WORK TASK: Determine how many lines below contain the string "functional" and give that number without anything else.

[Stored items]
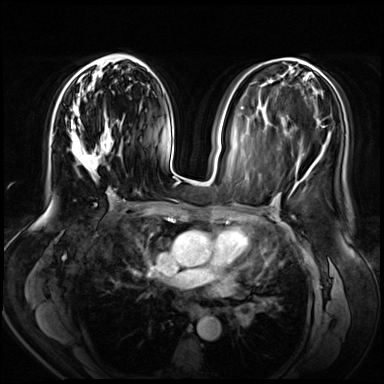
Breast MRI (dynamic contrast-enhanced), one axial slice; dynamic contrast-enhanced series, time point 2 of 8 at this slice position (early post-contrast); 3 T; TE 1.4 ms, TR 4.3 ms; 2.5 mm slice thickness; 384 × 384 image matrix. Female patient.
Annotated regions visible in this slice (semi-automatically segmented with operator editing):
- enhancing-tissue mask used for the functional tumour volume (all voxels passing the contrast-enhancement thresholds inside the analysis volume; usually the tumour): bounding box [x1, y1, x2, y2] px = [70, 62, 123, 181]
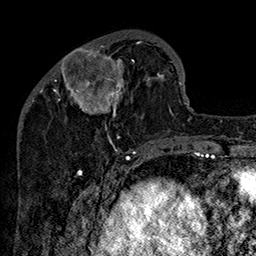
Breast MRI (dynamic contrast-enhanced), one axial slice. Cropped to one breast. Dynamic contrast-enhanced series, time point 2 of 7 at this slice position (early post-contrast). 1.5 T. TE 2.8 ms, TR 5.4 ms. 1 mm slice thickness. 256 × 256 image matrix. Female patient.
Outlined on this slice (semi-automatically segmented with operator editing):
- enhancing-tissue mask used for the functional tumour volume (all voxels passing the contrast-enhancement thresholds inside the analysis volume; usually the tumour): bounding box [x1, y1, x2, y2] px = [47, 33, 162, 147]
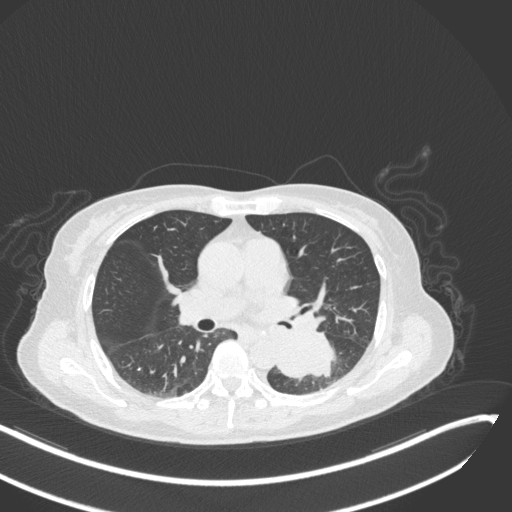
Chest CT, one axial slice. Slice 153 of 342 in the series (ordered by position). Reconstruction kernel B31f. 120 kVp. Lung window (W 1500 / L -600 HU). 1 mm slice thickness. 512 × 512 image matrix, field of view 400 × 400 mm. Patient: female, 64 years. Case-level facts recorded for this patient, not image findings: clinical TNM (as recorded): T3 N1 M1.
Structures marked on this image (bounding box drawn by a radiologist):
- lung tumour (recorded histology: small cell carcinoma): bounding box [x1, y1, x2, y2] px = [276, 332, 341, 386]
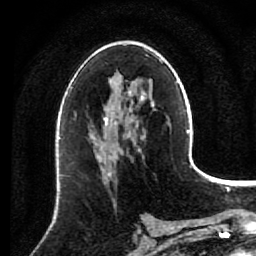
Breast MRI (dynamic contrast-enhanced), one axial slice; slice 47 of 80 in the series (ordered by position); cropped to one breast; dynamic contrast-enhanced series, time point 2 of 7 at this slice position (early post-contrast); 1.5 T; TE 2.6 ms, TR 5.6 ms; 256 × 256 image matrix. Female patient.
Outlined on this slice (semi-automatically segmented with operator editing):
- enhancing-tissue mask used for the functional tumour volume (all voxels passing the contrast-enhancement thresholds inside the analysis volume; usually the tumour): box from (x=93, y=137) to (x=140, y=174) px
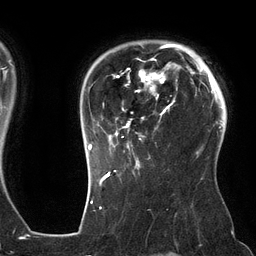
Breast MRI (dynamic contrast-enhanced), one axial slice; position 102 of 134 along the scan axis; cropped to one breast; dynamic contrast-enhanced series, time point 2 of 6 at this slice position (early post-contrast); 3 T; TE 2.7 ms, TR 6.5 ms; 1.2 mm slice thickness; 256 × 256 image matrix, field of view 200 × 200 mm. Female patient.
Outlined on this slice (semi-automatically segmented with operator editing):
- enhancing-tissue mask used for the functional tumour volume (all voxels passing the contrast-enhancement thresholds inside the analysis volume; usually the tumour): bounding box (x1, y1, x2, y2) in pixels: (88, 44, 180, 162)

SOLUTION TO THE EXERCISE: 4